Directions >>
Could the whole of the data below be written out verbatim?

Records from a data collection >>
+--

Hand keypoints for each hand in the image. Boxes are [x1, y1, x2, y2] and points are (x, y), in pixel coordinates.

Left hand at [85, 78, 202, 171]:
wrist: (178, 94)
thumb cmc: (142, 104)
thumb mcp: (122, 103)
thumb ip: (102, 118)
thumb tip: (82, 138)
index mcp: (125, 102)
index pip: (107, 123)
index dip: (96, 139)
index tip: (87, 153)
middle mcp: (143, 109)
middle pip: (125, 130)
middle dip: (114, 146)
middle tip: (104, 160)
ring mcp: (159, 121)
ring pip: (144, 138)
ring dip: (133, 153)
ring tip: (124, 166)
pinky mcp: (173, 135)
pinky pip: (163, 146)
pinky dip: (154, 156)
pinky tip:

+--

Solution for this exercise >>
Hand keypoints for each hand in the image. Boxes are [x1, y1, x2, y2] and points are (x, y), in pixel coordinates.

Left hand at [85, 78, 202, 171]:
wrist: (178, 94)
thumb cmc: (142, 104)
thumb mcp: (122, 103)
thumb ip: (102, 118)
thumb tip: (82, 138)
index mcp: (125, 102)
index pip: (107, 123)
index dip: (96, 139)
index tip: (87, 153)
middle mcp: (143, 109)
middle pip: (125, 130)
middle dip: (114, 146)
middle tip: (104, 160)
ring mcp: (159, 121)
ring pip: (144, 138)
ring dip: (133, 153)
ring tip: (124, 166)
pinky mcp: (173, 135)
pinky pip: (163, 146)
pinky dip: (154, 156)
pinky tip:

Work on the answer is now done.